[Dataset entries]
-*-*-

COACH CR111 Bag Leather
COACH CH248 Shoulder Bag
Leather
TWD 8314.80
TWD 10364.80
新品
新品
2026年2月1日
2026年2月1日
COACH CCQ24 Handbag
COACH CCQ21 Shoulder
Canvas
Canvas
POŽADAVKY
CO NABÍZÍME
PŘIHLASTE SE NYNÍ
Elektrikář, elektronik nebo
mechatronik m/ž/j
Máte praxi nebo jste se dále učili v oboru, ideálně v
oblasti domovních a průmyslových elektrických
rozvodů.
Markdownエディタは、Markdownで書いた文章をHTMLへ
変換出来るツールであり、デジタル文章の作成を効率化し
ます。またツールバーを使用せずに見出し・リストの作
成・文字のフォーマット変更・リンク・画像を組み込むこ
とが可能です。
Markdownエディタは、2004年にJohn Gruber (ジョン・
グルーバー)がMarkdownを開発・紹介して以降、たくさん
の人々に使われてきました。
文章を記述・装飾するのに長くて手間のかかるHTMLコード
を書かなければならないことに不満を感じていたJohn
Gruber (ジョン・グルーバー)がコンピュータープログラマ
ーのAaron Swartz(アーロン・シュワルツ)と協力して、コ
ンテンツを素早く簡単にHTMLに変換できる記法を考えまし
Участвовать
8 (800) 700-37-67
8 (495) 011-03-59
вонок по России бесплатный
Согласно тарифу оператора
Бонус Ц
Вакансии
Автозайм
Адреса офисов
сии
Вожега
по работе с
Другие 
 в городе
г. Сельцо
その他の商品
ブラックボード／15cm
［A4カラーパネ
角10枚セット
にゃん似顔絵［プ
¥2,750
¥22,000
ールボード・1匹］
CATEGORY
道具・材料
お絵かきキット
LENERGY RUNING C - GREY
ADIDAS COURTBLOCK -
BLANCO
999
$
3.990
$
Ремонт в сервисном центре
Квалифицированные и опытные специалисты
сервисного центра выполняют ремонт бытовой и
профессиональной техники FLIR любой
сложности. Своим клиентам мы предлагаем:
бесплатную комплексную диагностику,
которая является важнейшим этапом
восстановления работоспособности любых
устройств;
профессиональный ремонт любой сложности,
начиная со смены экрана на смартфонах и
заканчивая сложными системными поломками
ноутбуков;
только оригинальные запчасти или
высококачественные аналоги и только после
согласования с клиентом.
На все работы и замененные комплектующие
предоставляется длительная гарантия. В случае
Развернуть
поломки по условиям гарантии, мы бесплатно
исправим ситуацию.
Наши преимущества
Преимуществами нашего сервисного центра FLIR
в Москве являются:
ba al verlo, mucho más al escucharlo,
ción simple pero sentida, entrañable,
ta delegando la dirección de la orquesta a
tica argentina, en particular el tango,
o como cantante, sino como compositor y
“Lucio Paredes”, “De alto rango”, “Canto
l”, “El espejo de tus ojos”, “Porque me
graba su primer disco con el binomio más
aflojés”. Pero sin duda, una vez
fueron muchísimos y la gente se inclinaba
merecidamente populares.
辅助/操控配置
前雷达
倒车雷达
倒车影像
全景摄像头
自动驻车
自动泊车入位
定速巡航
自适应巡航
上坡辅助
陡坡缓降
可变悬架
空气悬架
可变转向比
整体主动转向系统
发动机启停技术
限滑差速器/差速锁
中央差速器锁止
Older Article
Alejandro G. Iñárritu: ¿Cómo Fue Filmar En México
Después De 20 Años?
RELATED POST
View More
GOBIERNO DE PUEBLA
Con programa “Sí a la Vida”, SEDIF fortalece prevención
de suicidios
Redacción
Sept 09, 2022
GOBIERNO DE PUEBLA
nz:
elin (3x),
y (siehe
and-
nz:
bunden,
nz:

-*-*-

The answer should consist of all lines from the records above that hold the word "FLIR".

▸ **Written response**
профессиональной техники FLIR любой
Преимуществами нашего сервисного центра FLIR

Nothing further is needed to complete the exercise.